IMC 2005: Sessions

Session 318: New Discoveries in Medieval Manuscripts of Music and Liturgy

Monday 11 July 2005, 16.30-18.00

Organiser:Susan Boynton, Department of Music, Columbia University
Moderator/Chair:Susan Boynton, Department of Music, Columbia University
Paper 318-aWomen Worshipping in Brussels: A 14th-Century Processional at Columbia University
(Language: English)
Karen Hiles, Department of Music, Columbia University
Index terms: Liturgy, Manuscripts and Palaeography, Music
Paper 318-cA New Source for the Parisian Conductus Sursum corda elevate
(Language: English)
Susan Boynton, Department of Music, Columbia University
Index terms: Manuscripts and Palaeography, Music
Abstract

Abstract Paper -a: Housed in the Rare Books and Manuscripts Library at Columbia University, Plimpton MS 034 is a modestly-illuminated fourteenth-century processional containing processions for six feasts. The centrepiece of the small book is a double hymn with an apparently unique melody. Here, O decus virgineum, a hymn to St Clare, is underlaid beneath a hymn to St Francis, O stupor et guadium, and the emphasis on these two saints provides one of the few clues to the manuscript’s provenance. The colphon was signed by a scribe named Johannes de Havere, who dated his signature ‘1351’ but left no record of his location. Until now, curators at Columbia have assumed that Havere was working somewhere in the Low Countries at a convent of St Clare, based on the double hymn and the frequent references to ‘sisters’ in the manuscript’s rubrics. A comparison to the colophon of Bruxelles, B.N. 1870, a collectarium-capitularium copied in 1348 at the Convent of Saint-Clarisses in Brussels, reveals the signature of the same scribe, and suggests that the processional and the collectarium were copied and used in the same Brussels community of ‘Rich’ or Urbanist Clares founded in 1343.
This discovery is important for two reasons: first, it contextualizes the processional within the existing body of information comcerning convents of Rich Clares across the Low Countries and the Brussels community in particular. Secondly, the processional can now join the sparse surviving repertory from fourteenth-century Northern European convents. Relatively few of the extant liturgical books from these types of institutions in Brussels date from before 1550 (Haagh, 1994), and almost all contain widely-known repertory. A more precise understanding of the origins of Plimpton MS 034, especially as it contains a unique, locally-composed chant, can reveal much about life and worship in one of the few centres for St Clares in medieval Belgium.
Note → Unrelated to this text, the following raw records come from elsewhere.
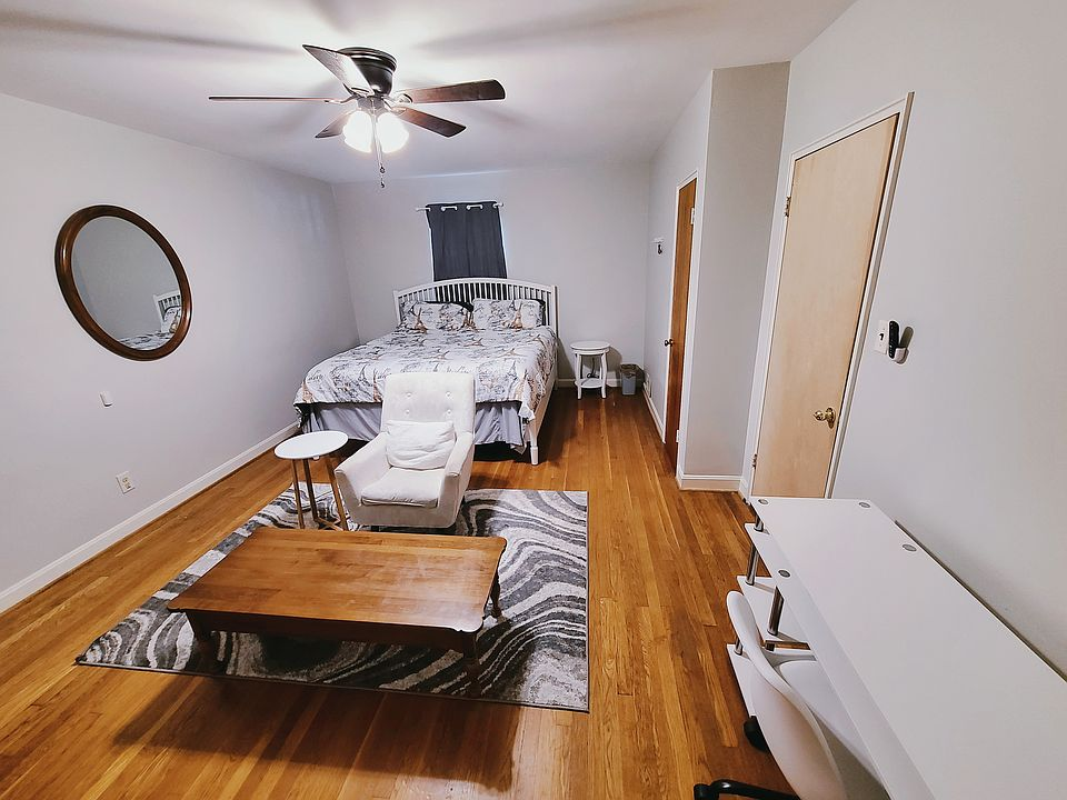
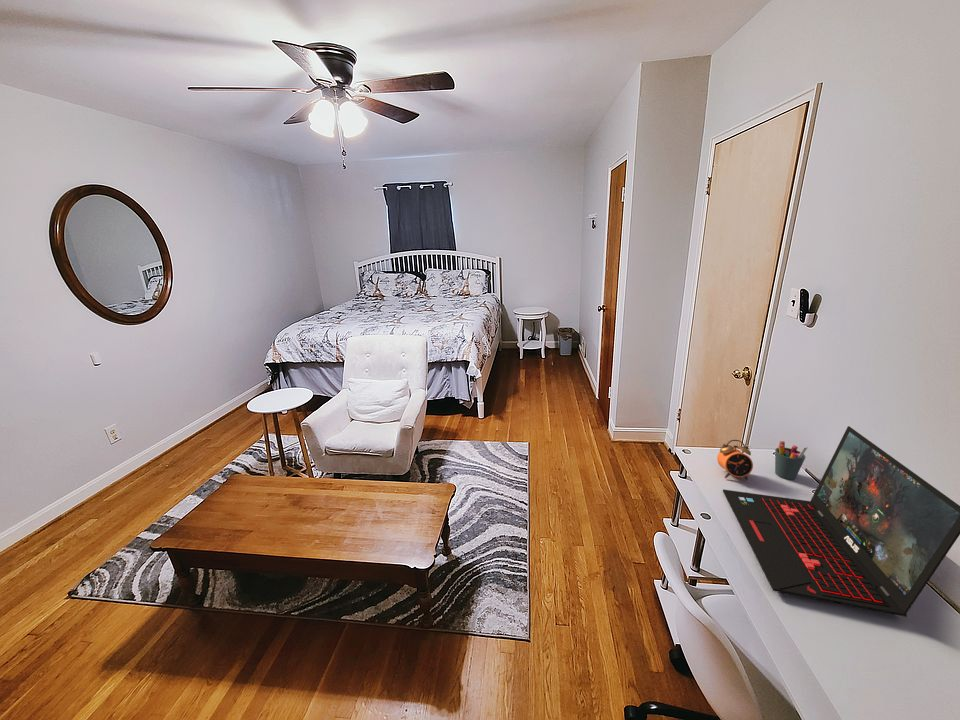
+ alarm clock [716,439,754,481]
+ pen holder [774,440,809,480]
+ laptop [722,425,960,618]
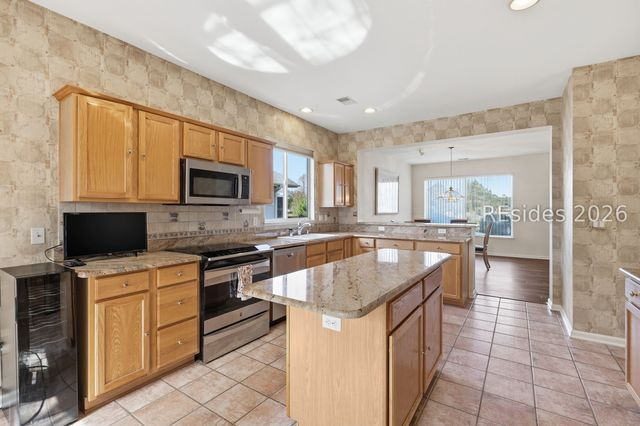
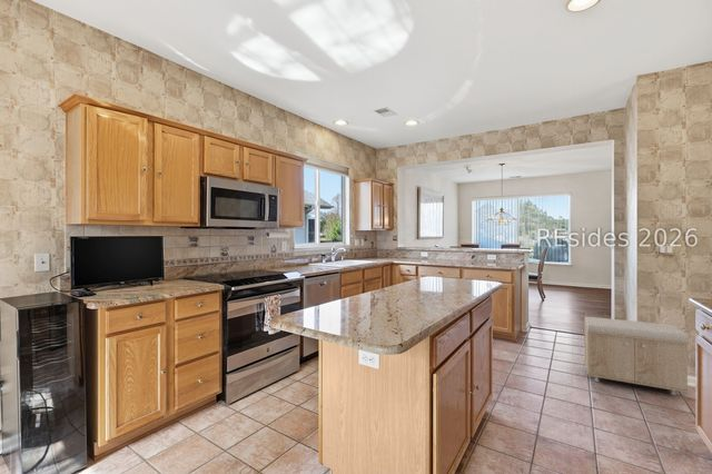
+ storage bench [583,315,690,396]
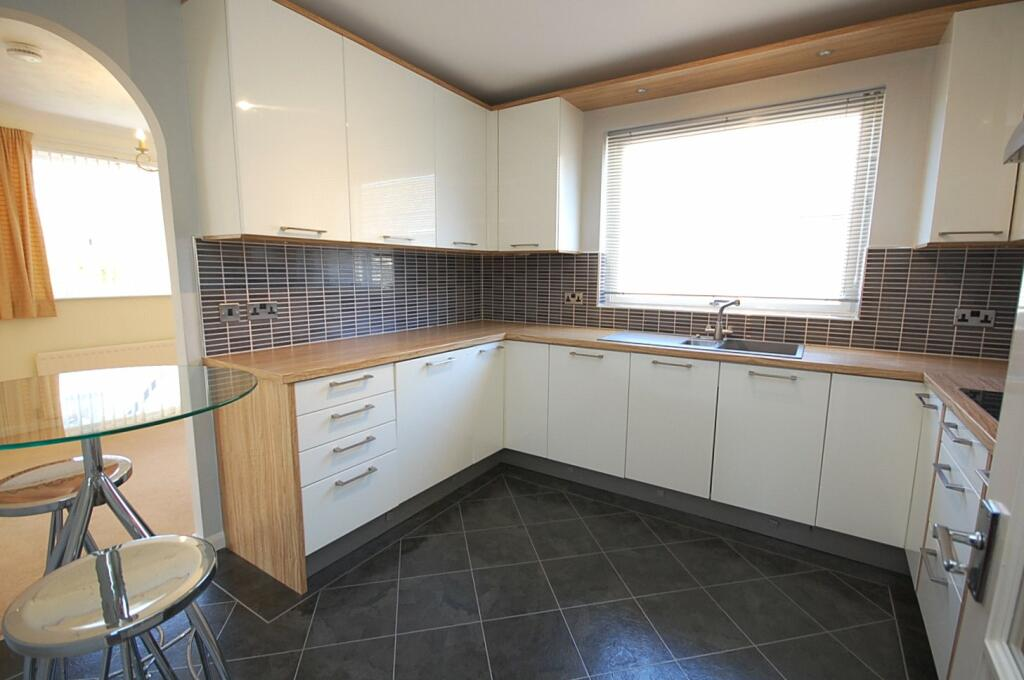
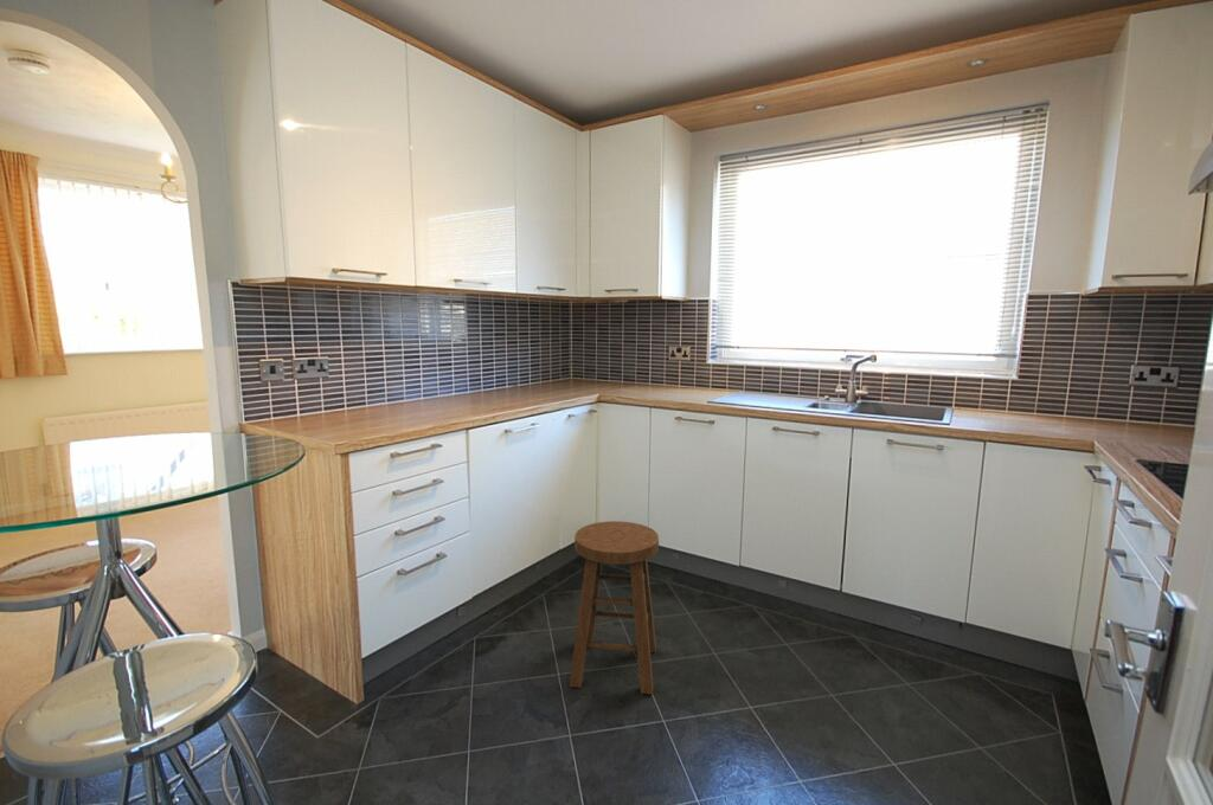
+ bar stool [569,520,660,695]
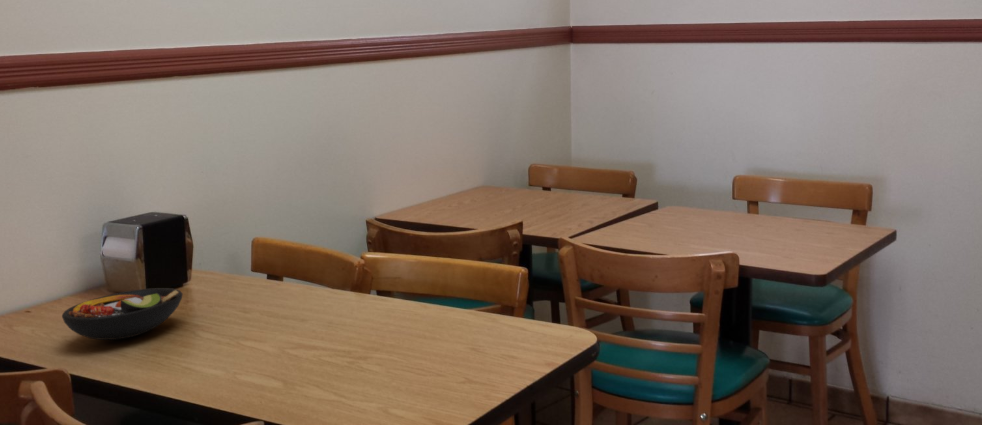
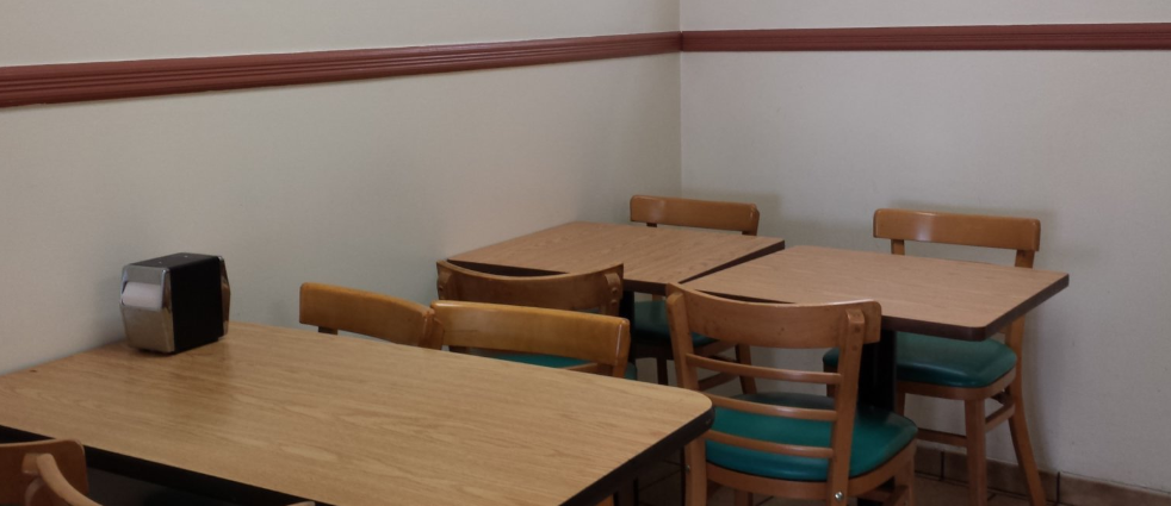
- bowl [61,287,184,341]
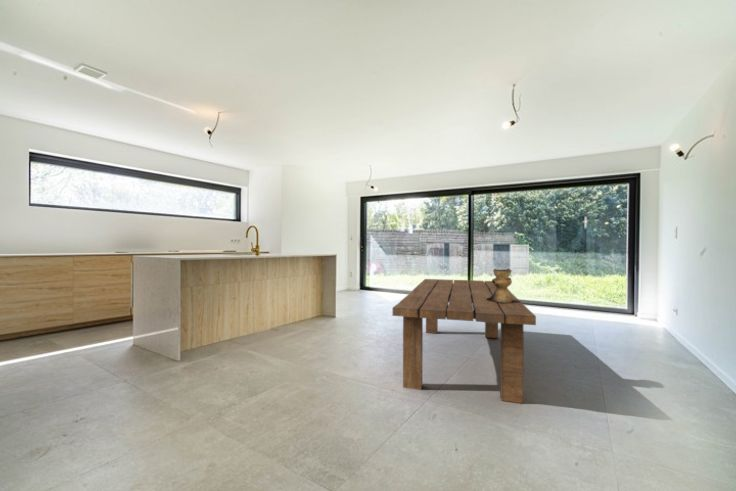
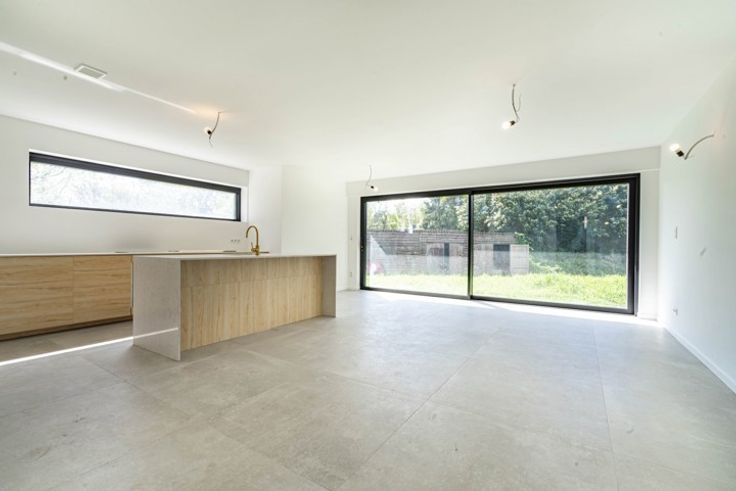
- ceramic vessel [486,268,519,304]
- dining table [391,278,537,404]
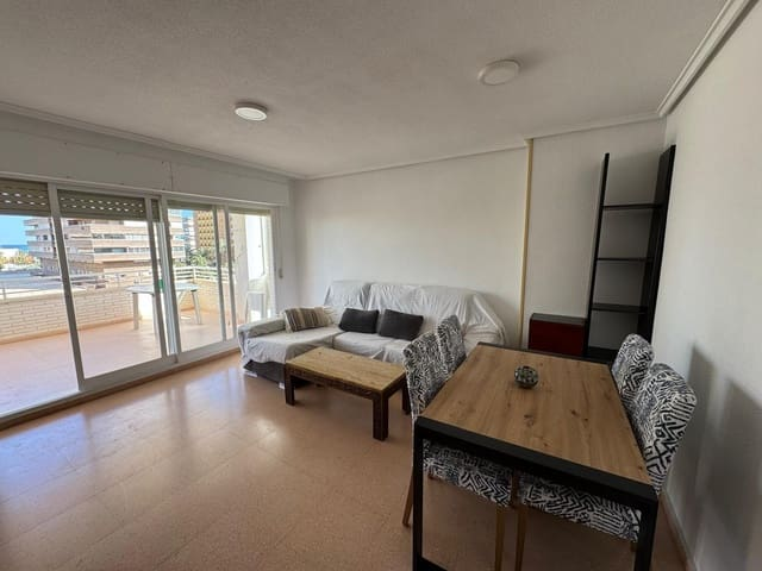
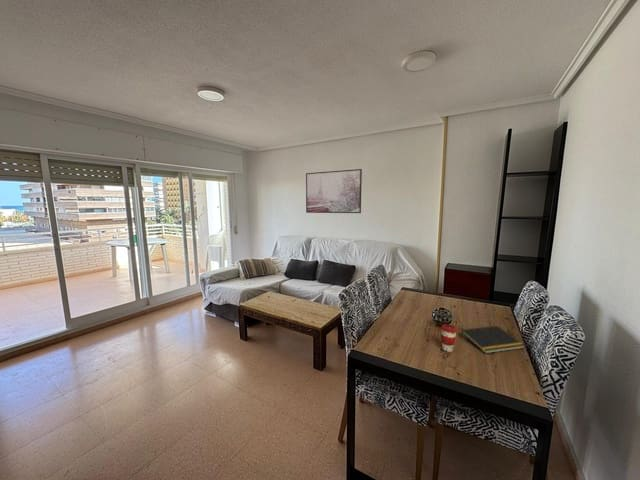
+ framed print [305,168,363,214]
+ notepad [459,325,526,354]
+ coffee cup [440,323,458,353]
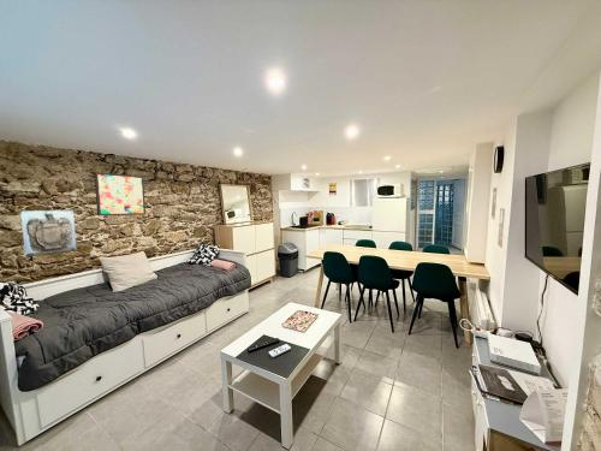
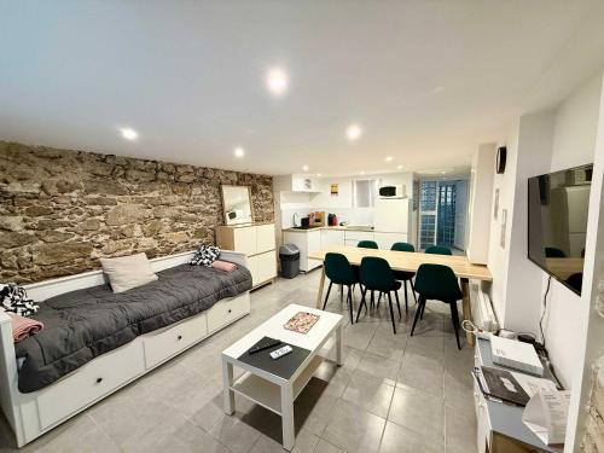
- wall art [94,171,147,216]
- wall sculpture [19,209,78,259]
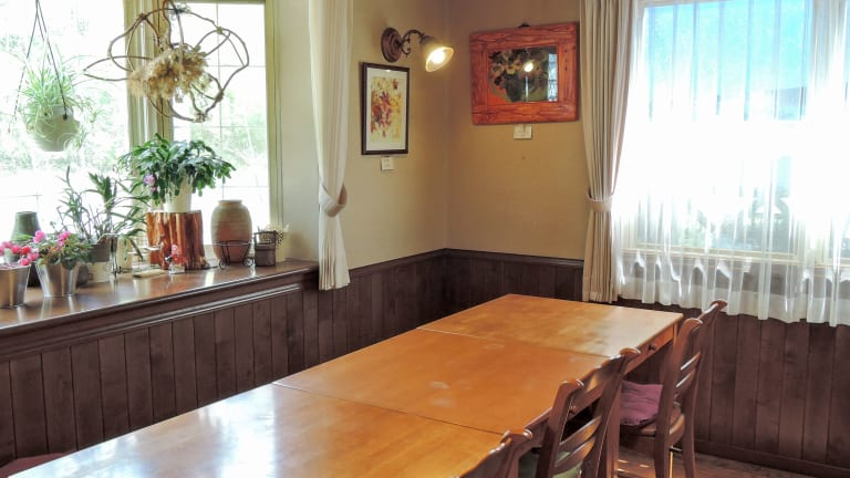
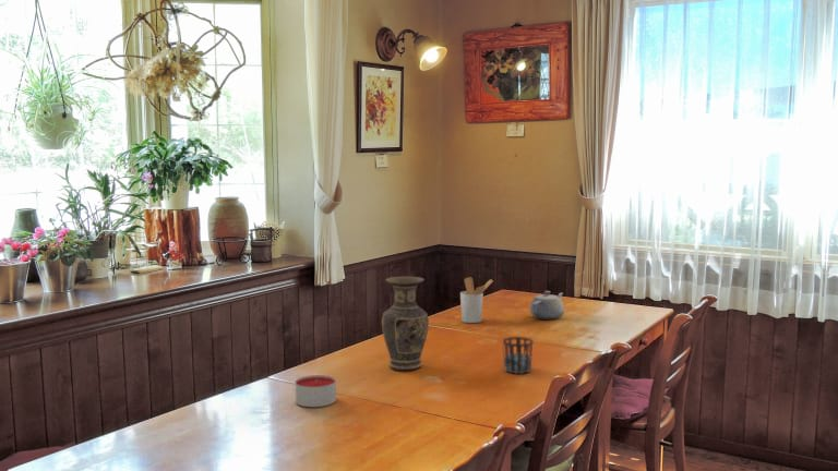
+ cup [502,336,535,375]
+ teapot [529,290,565,321]
+ utensil holder [459,276,494,324]
+ vase [381,276,430,372]
+ candle [295,374,337,408]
Abstract Paper -b: The paper will present unique chants in the Conception office in the fifteenth-century manuscript from Perugia, now kept in the Rare Book and Manuscript Library at Columbia University.

Abstract Paper -c: A thirteenth-century fragment partially disengaged from the binding of a printed book in the Rare Book and Manuscript Library at Columbia University contains part of the first strophe of the two-voice conductus Sursum corda elevate. The fragment is related in style and decoration to the central sources of Notre-Dame polyphony.